▶ _Exercise requirements_
Below are the records; tally the lines that include "https" and report only the total.

Saved entries:
· · · · ·
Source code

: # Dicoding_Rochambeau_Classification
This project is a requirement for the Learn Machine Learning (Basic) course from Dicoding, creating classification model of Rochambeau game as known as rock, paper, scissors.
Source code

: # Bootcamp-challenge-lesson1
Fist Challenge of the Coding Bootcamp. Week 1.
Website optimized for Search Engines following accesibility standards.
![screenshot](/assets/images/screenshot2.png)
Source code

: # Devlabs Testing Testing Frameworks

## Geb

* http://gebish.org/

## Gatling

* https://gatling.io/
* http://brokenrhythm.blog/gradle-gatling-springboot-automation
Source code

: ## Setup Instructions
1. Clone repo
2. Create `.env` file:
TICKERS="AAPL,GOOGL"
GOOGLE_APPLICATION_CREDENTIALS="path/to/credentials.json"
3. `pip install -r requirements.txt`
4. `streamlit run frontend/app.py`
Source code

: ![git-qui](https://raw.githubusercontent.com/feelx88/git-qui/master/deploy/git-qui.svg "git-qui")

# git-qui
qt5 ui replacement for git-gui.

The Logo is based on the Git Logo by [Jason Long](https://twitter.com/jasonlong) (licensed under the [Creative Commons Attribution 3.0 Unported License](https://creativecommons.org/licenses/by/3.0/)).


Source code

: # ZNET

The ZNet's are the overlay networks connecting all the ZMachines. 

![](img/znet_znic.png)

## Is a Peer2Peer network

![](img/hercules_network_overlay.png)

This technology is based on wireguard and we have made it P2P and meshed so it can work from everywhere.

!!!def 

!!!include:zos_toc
· · · · ·
▶ _Answer to this problem_
3